In his address to the nation Thursday night, President Donald Trump outlined the declassification and release of multiple groups of documents which include assessments he said reveal “a cyber threat aimed at the very heart of our democracy.”

The documents, the president said, reveal vulnerabilities in election databases and other systems, including electronic voting machines.

“This data loss presents an unprecedented election security nightmare,” he said, referring to information on American voters and voting systems that were obtained by China.

China employs an army of state-backed hacking collectives to target U.S. infrastructure, including voting systems.

“Deep state” operatives in the U.S. are not only aware of this, but conspired to withhold intelligence reports outlining Chinese operations directed at election meddling were withheld from daily presidential briefings during his first term, Trump said.

The president on Thursday night said he is instructing the Justice Department, the Office of the Director of National Intelligence, and other top officials “to investigate how and why such crucial information was hidden, to fire those involved in the cover-up, and to file criminal charges if appropriate against these people.”

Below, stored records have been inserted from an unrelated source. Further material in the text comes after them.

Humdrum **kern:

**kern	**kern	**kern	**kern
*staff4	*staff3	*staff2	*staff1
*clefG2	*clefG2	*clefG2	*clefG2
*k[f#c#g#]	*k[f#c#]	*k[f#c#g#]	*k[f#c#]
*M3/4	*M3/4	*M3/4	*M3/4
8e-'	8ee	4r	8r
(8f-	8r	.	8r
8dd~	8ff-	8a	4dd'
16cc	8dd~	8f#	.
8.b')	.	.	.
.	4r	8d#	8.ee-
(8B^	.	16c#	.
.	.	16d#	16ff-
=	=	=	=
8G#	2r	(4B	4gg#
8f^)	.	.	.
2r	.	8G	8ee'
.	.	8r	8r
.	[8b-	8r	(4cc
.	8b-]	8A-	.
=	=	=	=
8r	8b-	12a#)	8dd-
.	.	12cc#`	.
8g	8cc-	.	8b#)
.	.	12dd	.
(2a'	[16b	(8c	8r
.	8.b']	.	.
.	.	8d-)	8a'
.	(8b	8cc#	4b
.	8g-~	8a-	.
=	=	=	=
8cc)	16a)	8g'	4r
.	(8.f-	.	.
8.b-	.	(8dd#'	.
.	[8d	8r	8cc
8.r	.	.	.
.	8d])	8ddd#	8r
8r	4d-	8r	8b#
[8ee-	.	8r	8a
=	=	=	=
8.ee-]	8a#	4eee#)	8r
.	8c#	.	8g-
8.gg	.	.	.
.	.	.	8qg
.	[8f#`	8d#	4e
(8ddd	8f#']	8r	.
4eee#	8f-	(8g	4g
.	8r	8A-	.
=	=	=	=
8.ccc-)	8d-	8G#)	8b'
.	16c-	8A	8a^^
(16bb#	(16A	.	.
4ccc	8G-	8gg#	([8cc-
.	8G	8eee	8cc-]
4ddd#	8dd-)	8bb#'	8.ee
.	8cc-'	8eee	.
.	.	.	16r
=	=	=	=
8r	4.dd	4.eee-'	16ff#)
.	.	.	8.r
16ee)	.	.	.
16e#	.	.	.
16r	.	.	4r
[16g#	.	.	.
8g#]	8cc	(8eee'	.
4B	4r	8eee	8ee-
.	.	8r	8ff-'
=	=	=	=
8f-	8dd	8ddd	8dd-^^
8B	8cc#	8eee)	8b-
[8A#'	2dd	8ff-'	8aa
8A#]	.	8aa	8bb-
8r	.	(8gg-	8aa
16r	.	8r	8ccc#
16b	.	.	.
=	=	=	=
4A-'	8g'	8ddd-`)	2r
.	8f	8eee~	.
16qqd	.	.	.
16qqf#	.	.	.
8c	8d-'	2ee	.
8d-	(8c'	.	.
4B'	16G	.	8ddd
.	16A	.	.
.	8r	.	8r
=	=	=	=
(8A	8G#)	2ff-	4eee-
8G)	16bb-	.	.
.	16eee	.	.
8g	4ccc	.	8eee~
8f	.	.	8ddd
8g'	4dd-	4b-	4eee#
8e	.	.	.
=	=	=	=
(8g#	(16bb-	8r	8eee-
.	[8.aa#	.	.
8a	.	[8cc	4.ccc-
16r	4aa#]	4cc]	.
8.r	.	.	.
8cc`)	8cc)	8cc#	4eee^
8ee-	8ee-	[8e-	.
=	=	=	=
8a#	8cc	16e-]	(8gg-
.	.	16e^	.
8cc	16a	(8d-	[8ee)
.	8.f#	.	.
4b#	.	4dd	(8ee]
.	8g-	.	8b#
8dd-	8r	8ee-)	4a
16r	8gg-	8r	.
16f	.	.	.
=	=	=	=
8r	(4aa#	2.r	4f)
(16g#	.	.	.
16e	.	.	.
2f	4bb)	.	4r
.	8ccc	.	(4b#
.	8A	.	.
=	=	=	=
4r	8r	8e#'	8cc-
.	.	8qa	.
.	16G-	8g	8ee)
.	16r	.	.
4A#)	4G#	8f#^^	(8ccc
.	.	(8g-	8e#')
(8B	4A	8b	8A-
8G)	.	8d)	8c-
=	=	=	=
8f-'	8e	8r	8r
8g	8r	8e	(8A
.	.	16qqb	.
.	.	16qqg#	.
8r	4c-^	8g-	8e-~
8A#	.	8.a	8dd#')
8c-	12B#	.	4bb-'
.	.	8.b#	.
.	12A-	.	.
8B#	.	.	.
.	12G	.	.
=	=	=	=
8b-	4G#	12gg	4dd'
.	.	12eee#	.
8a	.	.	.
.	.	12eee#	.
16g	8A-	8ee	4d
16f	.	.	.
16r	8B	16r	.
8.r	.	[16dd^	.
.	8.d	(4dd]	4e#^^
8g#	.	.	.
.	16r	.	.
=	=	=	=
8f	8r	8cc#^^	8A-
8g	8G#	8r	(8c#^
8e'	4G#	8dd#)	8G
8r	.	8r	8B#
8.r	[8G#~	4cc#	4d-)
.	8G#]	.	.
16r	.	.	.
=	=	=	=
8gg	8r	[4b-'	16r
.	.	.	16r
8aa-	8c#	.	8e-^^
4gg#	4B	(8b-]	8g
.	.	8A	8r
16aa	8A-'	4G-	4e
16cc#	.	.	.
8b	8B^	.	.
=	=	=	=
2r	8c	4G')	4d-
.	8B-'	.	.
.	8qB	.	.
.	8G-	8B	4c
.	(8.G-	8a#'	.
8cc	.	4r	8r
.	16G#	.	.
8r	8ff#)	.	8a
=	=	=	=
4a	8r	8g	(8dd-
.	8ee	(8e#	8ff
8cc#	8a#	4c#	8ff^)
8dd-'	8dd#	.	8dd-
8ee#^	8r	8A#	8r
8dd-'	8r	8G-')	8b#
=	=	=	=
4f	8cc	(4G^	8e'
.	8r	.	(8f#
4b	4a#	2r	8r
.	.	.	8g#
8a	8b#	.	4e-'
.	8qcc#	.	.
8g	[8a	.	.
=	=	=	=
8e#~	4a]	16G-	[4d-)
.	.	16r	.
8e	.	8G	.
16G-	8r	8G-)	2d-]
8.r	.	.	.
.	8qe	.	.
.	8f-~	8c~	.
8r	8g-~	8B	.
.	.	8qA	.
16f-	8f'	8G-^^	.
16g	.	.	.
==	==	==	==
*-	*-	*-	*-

Investigative journalist Catherine Herridge, appearing on NewsNation’s “Katie Pavlich Tonight,” she had located a conversation within the documents declassified by Trump stating that one of the president’s daily briefs had been manipulated.

The heavily redacted email in question is dated Friday, November 20, 2020, and states: “We have deliberately massaged our one pending PDB to avoid any direct links to the election.” The redacted sender’s signature lists the emailer as a “Strategic Intelligence Analyst” and includes the words “China & North Korea Strategic Assessments.”

“I understand the whistleblower complaint alleged, and I think we’re now seeing it in the emails that there was an intentional effort to suppress intelligence about China’s influence operations,” Herridge said.

Herridge detailed a whistleblower’s account of the summer of 2020, during which officials allegedly found indicators of a Chinese influence operation intended to affect the outcome of the vote and public sentiment toward a presidential candidate. She recounted that the whistleblower’s alarm was suppressed.

“My understanding is that some of their reports were in officials’ own handwriting that they wanted everything out that could help President Trump in his reelection,” Herridge said. “So there was clear evidence of political and personal bias, and intelligence is supposed to be neutral.”

Herridge called China one of the “biggest collectors of data on the planet.” With the alleged 220 million voter rolls, compromised security clearance applications from 2015 and hacked health information, Herridge made the case that the data could be used for identity theft and even to recruit citizens for the data holders’ efforts.

“I think the larger question is why, if there was such a threat from this influence operation on a scale much more significant than Russia, Iran, and North Korea, why was it suppressed?” Herridge said, adding that the president’s position was that the suppression was for political reasons.

Trump outlined what he described as a multi-year influence campaign by China during his first term aimed at American companies and journalists.

“The cover up of this colossal security breach is even more disturbing in light of the additional information showing that China engaged in other election related activities to undermine my first administration and our 2020 campaign,” Trump said.

“The Chinese government sought to identify U.S. journalists who had reported negatively on the U.S. president and pay them large sums of money to write more negative articles about him—as many as they could.”